$lookup with pipeline lets you join data from two collections in MongoDB with more control. It helps when you want to filter, transform, or match data during the join.
$lookup with pipeline (advanced join) in MongoDB
db.collection.aggregate([
{
$lookup: {
from: "otherCollection",
let: { var1: "$field1", var2: "$field2" },
pipeline: [
{ $match: { $expr: { /* expression using $$var1, $$var2 */ } } },
{ /* other pipeline stages */ }
],
as: "joinedField"
}
}
])Use let to define variables from the current collection's fields.
Inside pipeline, use $expr and $$ to access these variables for matching.
db.orders.aggregate([
{
$lookup: {
from: "products",
let: { order_item: "$item" },
pipeline: [
{ $match: { $expr: { $eq: ["$product_name", "$$order_item"] } } },
{ $project: { product_name: 1, price: 1, _id: 0 } }
],
as: "order_details"
}
}
])db.students.aggregate([
{
$lookup: {
from: "grades",
let: { student_id: "$id" },
pipeline: [
{ $match: { $expr: { $eq: ["$studentId", "$$student_id"] } } },
{ $match: { score: { $gte: 70 } } }
],
as: "passing_grades"
}
}
])This query joins each employee with their department info by matching departmentId in employees to _id in departments. It only includes the department's name and location.
db.employees.aggregate([
{
$lookup: {
from: "departments",
let: { dept_id: "$departmentId" },
pipeline: [
{ $match: { $expr: { $eq: ["$_id", "$$dept_id"] } } },
{ $project: { name: 1, location: 1, _id: 0 } }
],
as: "department_info"
}
}
])Remember that $lookup with pipeline can be slower than simple joins because it runs a mini-aggregation for each document.
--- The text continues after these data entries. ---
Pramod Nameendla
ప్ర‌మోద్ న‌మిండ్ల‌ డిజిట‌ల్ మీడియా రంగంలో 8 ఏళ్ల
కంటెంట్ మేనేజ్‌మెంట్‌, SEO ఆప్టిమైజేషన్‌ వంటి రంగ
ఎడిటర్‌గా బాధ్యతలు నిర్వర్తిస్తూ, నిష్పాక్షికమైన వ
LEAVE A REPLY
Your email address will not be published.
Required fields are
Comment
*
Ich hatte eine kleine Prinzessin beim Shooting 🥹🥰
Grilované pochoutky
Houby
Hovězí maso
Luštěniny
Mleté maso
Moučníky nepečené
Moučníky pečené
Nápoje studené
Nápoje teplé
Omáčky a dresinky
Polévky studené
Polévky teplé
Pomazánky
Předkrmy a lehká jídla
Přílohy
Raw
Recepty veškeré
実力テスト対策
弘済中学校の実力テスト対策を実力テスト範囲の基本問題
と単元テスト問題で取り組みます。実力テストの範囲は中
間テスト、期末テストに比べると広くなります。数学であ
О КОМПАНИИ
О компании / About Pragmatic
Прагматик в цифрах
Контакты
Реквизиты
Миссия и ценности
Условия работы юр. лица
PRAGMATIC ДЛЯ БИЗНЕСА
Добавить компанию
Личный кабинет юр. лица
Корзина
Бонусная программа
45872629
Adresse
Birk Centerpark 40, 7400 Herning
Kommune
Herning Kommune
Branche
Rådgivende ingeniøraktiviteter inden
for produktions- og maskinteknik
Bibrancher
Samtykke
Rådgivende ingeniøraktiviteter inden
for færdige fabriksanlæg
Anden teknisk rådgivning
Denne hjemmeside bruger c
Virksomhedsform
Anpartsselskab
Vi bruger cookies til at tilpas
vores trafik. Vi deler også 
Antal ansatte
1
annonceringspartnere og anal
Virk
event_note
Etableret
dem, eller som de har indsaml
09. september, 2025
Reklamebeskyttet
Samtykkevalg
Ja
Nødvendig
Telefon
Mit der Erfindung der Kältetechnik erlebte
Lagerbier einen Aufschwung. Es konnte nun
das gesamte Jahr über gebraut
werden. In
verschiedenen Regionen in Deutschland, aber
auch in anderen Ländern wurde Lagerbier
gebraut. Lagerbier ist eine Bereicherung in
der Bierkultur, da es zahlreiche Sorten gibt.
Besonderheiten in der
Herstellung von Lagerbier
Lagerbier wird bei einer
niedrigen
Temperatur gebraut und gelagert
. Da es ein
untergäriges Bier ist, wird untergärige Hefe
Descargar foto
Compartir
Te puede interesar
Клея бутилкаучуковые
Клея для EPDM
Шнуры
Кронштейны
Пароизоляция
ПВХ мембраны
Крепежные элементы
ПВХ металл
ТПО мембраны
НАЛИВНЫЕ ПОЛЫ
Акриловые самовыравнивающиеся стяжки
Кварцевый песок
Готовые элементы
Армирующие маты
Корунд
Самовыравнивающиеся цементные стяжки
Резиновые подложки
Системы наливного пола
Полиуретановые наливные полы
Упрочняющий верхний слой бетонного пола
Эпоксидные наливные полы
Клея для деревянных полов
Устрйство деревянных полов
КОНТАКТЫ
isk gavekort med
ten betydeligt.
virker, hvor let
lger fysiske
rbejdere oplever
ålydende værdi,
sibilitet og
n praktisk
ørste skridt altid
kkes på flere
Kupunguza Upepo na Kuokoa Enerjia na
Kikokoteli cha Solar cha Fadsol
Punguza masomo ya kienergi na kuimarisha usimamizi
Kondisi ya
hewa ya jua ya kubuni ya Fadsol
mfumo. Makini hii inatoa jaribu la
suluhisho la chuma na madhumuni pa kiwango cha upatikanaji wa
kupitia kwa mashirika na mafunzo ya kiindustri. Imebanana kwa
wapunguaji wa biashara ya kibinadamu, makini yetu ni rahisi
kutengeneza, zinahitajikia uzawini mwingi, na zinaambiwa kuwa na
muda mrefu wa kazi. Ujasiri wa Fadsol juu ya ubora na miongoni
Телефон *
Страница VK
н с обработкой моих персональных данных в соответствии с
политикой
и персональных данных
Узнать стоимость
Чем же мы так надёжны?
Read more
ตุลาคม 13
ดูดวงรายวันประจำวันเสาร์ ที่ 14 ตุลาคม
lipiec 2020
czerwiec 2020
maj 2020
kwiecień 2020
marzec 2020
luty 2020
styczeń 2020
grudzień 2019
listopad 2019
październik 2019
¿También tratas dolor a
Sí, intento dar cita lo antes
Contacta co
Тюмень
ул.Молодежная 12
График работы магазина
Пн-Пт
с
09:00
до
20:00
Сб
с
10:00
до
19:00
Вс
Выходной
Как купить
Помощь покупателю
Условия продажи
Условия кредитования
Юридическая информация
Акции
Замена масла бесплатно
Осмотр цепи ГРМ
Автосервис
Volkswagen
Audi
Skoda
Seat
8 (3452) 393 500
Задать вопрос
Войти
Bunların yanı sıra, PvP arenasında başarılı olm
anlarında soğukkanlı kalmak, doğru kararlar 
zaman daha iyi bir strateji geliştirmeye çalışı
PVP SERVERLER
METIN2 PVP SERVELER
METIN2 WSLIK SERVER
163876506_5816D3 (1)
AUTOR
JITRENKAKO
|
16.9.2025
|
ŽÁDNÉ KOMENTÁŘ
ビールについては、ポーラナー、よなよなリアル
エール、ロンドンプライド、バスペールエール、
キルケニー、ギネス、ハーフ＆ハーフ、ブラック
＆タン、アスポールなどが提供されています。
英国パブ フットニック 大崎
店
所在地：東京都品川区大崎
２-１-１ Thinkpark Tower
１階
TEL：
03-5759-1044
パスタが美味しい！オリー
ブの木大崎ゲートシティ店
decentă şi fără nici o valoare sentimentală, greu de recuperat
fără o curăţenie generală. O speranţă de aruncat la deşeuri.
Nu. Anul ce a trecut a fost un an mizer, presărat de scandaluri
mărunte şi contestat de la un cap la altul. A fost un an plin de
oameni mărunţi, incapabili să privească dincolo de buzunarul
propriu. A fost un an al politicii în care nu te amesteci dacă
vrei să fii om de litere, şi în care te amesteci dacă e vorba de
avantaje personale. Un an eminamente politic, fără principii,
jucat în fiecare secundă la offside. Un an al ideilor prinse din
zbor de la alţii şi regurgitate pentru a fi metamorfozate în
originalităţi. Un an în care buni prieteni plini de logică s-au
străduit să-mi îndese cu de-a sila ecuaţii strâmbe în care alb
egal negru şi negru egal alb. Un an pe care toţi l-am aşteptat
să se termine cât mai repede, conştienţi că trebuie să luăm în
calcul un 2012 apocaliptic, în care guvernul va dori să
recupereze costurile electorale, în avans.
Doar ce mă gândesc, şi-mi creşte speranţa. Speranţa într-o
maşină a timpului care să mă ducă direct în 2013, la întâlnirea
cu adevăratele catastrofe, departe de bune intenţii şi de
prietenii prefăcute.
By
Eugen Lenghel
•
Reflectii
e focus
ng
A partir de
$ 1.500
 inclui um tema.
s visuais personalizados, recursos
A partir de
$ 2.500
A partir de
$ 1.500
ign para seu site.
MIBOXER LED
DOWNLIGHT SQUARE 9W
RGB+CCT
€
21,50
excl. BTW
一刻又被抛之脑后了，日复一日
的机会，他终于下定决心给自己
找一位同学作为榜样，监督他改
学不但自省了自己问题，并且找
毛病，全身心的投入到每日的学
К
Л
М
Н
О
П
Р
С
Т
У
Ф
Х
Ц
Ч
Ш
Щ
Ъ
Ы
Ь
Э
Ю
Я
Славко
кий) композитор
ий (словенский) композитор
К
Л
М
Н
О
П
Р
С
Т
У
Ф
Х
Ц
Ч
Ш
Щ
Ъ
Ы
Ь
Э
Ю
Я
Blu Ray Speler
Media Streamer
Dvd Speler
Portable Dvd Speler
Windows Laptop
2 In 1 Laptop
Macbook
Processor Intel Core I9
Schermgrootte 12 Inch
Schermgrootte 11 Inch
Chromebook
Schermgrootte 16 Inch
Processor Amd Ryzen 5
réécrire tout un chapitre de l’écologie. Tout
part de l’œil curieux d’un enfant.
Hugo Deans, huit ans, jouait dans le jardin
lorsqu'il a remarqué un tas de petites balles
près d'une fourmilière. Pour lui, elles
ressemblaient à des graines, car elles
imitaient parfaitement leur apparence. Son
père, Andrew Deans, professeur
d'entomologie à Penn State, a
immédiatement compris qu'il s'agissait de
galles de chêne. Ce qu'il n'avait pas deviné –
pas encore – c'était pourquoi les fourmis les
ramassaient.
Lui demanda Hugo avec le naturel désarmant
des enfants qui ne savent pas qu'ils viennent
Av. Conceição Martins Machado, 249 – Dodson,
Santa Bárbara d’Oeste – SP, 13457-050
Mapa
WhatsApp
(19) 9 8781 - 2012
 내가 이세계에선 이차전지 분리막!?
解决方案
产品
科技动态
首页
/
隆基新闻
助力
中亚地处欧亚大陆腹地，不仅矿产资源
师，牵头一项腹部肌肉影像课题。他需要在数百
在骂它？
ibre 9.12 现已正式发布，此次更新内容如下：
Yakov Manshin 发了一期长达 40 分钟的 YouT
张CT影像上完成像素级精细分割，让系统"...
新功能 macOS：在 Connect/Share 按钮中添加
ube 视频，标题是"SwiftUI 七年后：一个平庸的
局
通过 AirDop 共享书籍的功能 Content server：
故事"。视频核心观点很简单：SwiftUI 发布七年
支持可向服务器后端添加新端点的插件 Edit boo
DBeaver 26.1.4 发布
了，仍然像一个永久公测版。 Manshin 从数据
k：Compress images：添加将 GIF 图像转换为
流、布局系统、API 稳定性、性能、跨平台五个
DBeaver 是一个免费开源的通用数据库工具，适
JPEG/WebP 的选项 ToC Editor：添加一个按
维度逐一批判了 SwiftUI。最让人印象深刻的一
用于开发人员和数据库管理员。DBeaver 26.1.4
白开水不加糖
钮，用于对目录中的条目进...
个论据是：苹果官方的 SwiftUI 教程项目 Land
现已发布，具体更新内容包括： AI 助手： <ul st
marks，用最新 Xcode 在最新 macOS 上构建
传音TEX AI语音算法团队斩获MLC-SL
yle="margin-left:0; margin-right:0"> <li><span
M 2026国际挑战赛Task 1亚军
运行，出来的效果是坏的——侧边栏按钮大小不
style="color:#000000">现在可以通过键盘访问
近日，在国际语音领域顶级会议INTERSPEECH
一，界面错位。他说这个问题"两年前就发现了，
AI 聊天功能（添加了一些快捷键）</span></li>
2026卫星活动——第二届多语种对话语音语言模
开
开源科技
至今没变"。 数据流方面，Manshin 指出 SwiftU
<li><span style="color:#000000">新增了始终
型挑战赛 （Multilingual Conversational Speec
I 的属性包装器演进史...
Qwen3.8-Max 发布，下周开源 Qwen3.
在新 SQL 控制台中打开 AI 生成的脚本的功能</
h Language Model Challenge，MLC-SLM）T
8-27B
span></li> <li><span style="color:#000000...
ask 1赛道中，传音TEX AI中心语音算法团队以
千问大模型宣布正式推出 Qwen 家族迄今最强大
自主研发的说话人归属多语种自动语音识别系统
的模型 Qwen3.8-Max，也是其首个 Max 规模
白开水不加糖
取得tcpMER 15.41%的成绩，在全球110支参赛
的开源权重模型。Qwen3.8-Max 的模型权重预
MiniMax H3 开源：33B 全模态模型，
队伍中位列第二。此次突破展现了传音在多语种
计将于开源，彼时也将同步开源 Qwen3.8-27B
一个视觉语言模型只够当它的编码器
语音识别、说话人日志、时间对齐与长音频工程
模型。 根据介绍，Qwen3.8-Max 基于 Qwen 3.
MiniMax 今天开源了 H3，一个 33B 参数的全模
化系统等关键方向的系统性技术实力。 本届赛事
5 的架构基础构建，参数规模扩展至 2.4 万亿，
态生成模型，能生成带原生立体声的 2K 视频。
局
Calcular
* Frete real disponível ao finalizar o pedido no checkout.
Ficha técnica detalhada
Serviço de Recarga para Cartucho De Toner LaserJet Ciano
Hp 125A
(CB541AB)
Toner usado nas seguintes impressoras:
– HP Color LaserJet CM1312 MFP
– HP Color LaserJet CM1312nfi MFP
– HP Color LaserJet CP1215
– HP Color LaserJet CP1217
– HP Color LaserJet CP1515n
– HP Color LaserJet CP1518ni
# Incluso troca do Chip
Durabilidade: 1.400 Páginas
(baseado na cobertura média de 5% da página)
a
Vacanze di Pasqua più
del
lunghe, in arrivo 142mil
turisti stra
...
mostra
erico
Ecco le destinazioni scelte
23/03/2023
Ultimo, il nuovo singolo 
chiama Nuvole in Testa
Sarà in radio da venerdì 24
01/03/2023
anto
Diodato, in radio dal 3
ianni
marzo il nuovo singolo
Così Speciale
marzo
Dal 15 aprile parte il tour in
Use $expr inside $match to compare fields and variables.
The result of $lookup is always an array, even if it contains one or zero documents.
$lookup with pipeline lets you do advanced joins with filtering and transformations.
You define variables from the main collection using let and use them inside the pipeline.
The joined data is returned as an array in the specified as field.